**EXERCISE 1**
In the account of the Earl of Crawford's missing body, list each person at Dunecht who noticed something unusual at the vault, and say what each one noticed.
**EXERCISE 2**
Continue the account of the Earl of Crawford's missing body, starting after the sentence in which the police are called in to examine the crypt.

**PASSAGE SHOWN**
"...we should pass over all biographies of 'the good and the great,' while we search carefully the slight records of wretches who died in prison, in Bedlam, or upon the gallows."
~Edgar Allan Poe

Monday, February 1, 2016

The Case of the Kidnapped Corpse [Part Two]

Joseph Werner, "Four Grave Robbers Awaken a Ghost"

In December 1880, Alexander Lindsay, the 25th Earl of Crawford, died while on a visit to Florence, Italy.  His body was carefully embalmed, packed in a complicated array of coffins, and reverently shipped back to his home in Scotland.  By the end of that month, his remains were buried in his family vault at Dunecht House, near Aberdeen. The crypt was accessible only through a short flight of steps. After the burial, the stairway was covered by four huge slabs of granite, which were then covered in lime. A few months later, the slabs were covered with dirt, which was brightened by the addition of grass and flowers. The whole was then surrounded by an iron railing. His loved ones could be pardoned for thinking the late Earl was well and truly buried.

Life at Dunecht went on placidly until five months after the burial, when the housekeeper, who happened to be passing by the crypt, noticed a strong, but pleasant smell coming from the burial chamber. The next day, the scent was also perceived by a gardener. Curiosity about the mysterious fragrance became so intense that orders were given to examine the slabs that had been placed over the vault. A crevice between two of the slabs was noted, but the assumption was that it had been caused by recent frosts. This crack was filled with lime, cement was placed over the stones, and everyone soon forgot the matter.

Our little story would now be over, if not for an anonymous letter sent several months later to the Lindsay family solicitor, William Yeats. It read:

"Sir--The remains of the late Earl of Crawford are not beneath the chapel at Dunecht as you believe, but were removed hence last spring, and the smell of decayed flowers ascending from the vault since that time will, on investigation, be found to proceed from another cause than flowers." The note was signed, "Nabob."

Yeats immediately contacted the builder who had constructed the burial vault. On learning from him about the apparently impregnable character of the Earl's resting place, the solicitor assumed the letter was merely a sick hoax. He dismissed the incident from his mind, saying nothing about it to the Lindsay family.

Some three months later, a workman at Dunecht House was passing by the vault. He noticed that the turf around the entrance to the burial site was displaced. Police were called in to examine the crypt.

**DATA EXTRACTS**

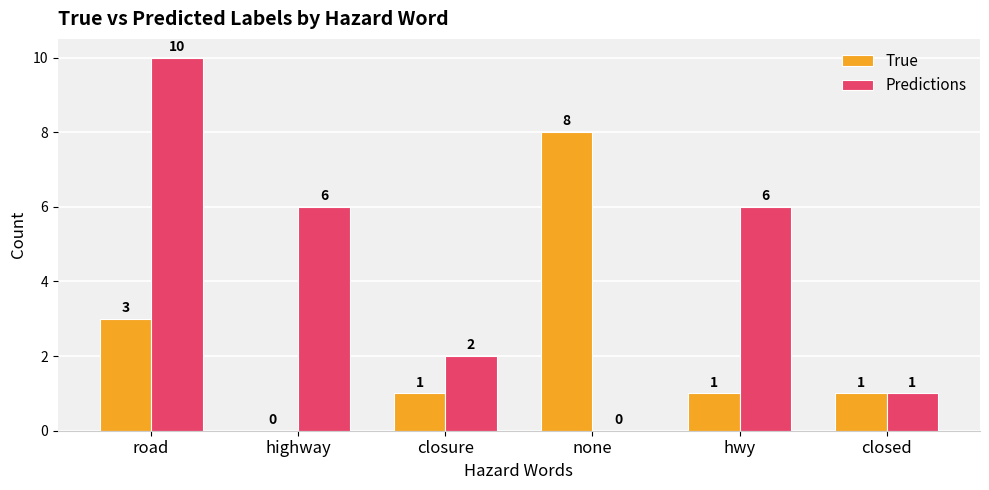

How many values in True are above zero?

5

---

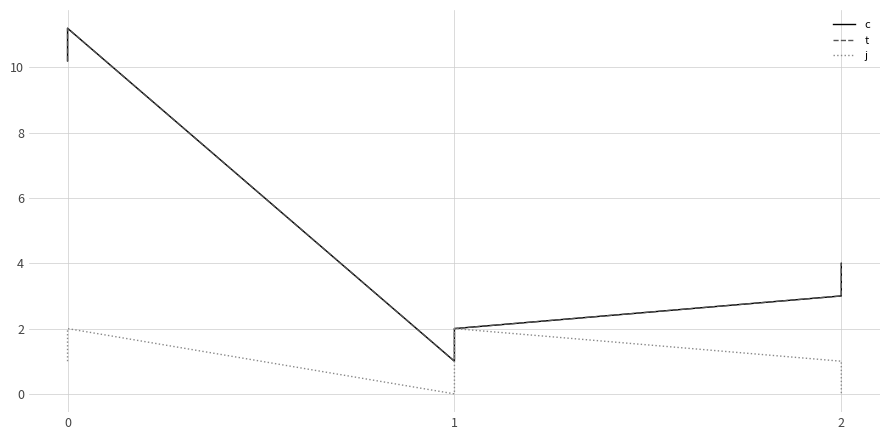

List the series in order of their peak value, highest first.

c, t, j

**ANSWER SPACE 1**
- The housekeeper noticed a strong but pleasant smell coming from the burial chamber.
- A gardener noticed the same scent the next day.
- A workman noticed that the turf around the entrance to the burial site was displaced.

**ANSWER SPACE 2**
They found that the earth around the granite slab directly above the stairway had been removed. The stone itself had been propped up by about a foot and a half. And when the search party descended into the vault itself, they were horrified to find that the coffin containing the Earl's remains had been forced open. The body itself was gone. The aromatic smell noticed earlier had come from scented sawdust that had been used to fill the coffin.

Naturally, a criminal investigation was immediately launched. Everyone connected with the estate was closely questioned by police, and the grounds surrounding Dunecht were searched. No clue to the Earl's current whereabouts--not to mention the identity of the thieves--could be found.

Weeks passed without any progress in solving the crime. A £600 reward was offered for any information about the theft. William Yeats, finally realizing that the anonymous letter he had received was all too legitimate, placed an ad in the local papers asking "Nabob" to communicate with him. These efforts received no replies.

Late in December, authorities received their first possible break in the case. "Nabob" sent a letter to a Mr. Alsop, the late Earl's London solicitor:

"The body is still in Aberdeenshire, and I can put you in possession of the same as soon as you bring one or more of the desperadoes who stole it to justice, so that I may know with whom I have to deal. I have no wish to be assinated by rusarectionests nor suspected by the public of being an accomplice in such dastardly work, which I most assuredly would be unless the gulty party are brought to justice. Had Mr. Yeats acted on the hint I gave him last Sept., he might have found the remains as though by axedand [accident] and hunted up the robers at lsure, [leisure] but that chance is lost, so I hope you will find your men and make it safe and prudent for me to find what you want.

P.S.--Should they find thad an outsider knows their secret it may be removed to another place."

The case remained stalled until July 1882, when a man named Charles Soutar was arrested on suspicion of being involved in the theft. Some years earlier, Souter had worked as a rat-catcher at Dunecht House, but due to his illegal side-job as a poacher, he had been fired three years before the Earl's death. Under interrogation, he admitted writing the "Nabob" letters. When asked to say what he knew of the crime, he told a gloriously deranged story.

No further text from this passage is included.